▸ WHAT TO PRODUCE
Please write out the complete listing that follows, exactly as it reads.

━━━━━ DATA BELOW ━━━━━

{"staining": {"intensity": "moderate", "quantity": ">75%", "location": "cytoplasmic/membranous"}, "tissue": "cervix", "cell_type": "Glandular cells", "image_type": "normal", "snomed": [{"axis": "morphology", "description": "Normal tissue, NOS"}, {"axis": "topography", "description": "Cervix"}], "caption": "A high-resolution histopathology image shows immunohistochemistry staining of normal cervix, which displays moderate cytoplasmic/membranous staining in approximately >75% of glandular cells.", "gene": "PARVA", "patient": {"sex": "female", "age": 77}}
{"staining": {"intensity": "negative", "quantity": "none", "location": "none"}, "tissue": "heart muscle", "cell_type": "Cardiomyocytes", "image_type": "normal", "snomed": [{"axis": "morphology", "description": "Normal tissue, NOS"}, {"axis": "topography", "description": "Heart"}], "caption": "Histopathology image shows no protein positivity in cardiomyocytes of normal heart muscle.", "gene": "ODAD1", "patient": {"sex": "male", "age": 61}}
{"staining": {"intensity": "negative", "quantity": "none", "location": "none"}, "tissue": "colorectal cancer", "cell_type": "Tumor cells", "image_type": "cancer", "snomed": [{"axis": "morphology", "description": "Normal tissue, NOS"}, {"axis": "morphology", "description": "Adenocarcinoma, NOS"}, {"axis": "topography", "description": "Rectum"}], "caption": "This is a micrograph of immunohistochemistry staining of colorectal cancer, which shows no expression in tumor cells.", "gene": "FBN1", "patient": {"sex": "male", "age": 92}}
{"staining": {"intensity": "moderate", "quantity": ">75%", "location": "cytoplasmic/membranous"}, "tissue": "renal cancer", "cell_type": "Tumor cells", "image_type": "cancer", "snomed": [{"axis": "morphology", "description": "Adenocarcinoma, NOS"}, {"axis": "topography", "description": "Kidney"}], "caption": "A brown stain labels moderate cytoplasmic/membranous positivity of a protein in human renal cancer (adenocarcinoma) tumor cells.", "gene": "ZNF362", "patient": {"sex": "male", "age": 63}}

━━━━━

▸ TASK SOLUTION
{"staining": {"intensity": "moderate", "quantity": ">75%", "location": "cytoplasmic/membranous"}, "tissue": "cervix", "cell_type": "Glandular cells", "image_type": "normal", "snomed": [{"axis": "morphology", "description": "Normal tissue, NOS"}, {"axis": "topography", "description": "Cervix"}], "caption": "A high-resolution histopathology image shows immunohistochemistry staining of normal cervix, which displays moderate cytoplasmic/membranous staining in approximately >75% of glandular cells.", "gene": "PARVA", "patient": {"sex": "female", "age": 77}}
{"staining": {"intensity": "negative", "quantity": "none", "location": "none"}, "tissue": "heart muscle", "cell_type": "Cardiomyocytes", "image_type": "normal", "snomed": [{"axis": "morphology", "description": "Normal tissue, NOS"}, {"axis": "topography", "description": "Heart"}], "caption": "Histopathology image shows no protein positivity in cardiomyocytes of normal heart muscle.", "gene": "ODAD1", "patient": {"sex": "male", "age": 61}}
{"staining": {"intensity": "negative", "quantity": "none", "location": "none"}, "tissue": "colorectal cancer", "cell_type": "Tumor cells", "image_type": "cancer", "snomed": [{"axis": "morphology", "description": "Normal tissue, NOS"}, {"axis": "morphology", "description": "Adenocarcinoma, NOS"}, {"axis": "topography", "description": "Rectum"}], "caption": "This is a micrograph of immunohistochemistry staining of colorectal cancer, which shows no expression in tumor cells.", "gene": "FBN1", "patient": {"sex": "male", "age": 92}}
{"staining": {"intensity": "moderate", "quantity": ">75%", "location": "cytoplasmic/membranous"}, "tissue": "renal cancer", "cell_type": "Tumor cells", "image_type": "cancer", "snomed": [{"axis": "morphology", "description": "Adenocarcinoma, NOS"}, {"axis": "topography", "description": "Kidney"}], "caption": "A brown stain labels moderate cytoplasmic/membranous positivity of a protein in human renal cancer (adenocarcinoma) tumor cells.", "gene": "ZNF362", "patient": {"sex": "male", "age": 63}}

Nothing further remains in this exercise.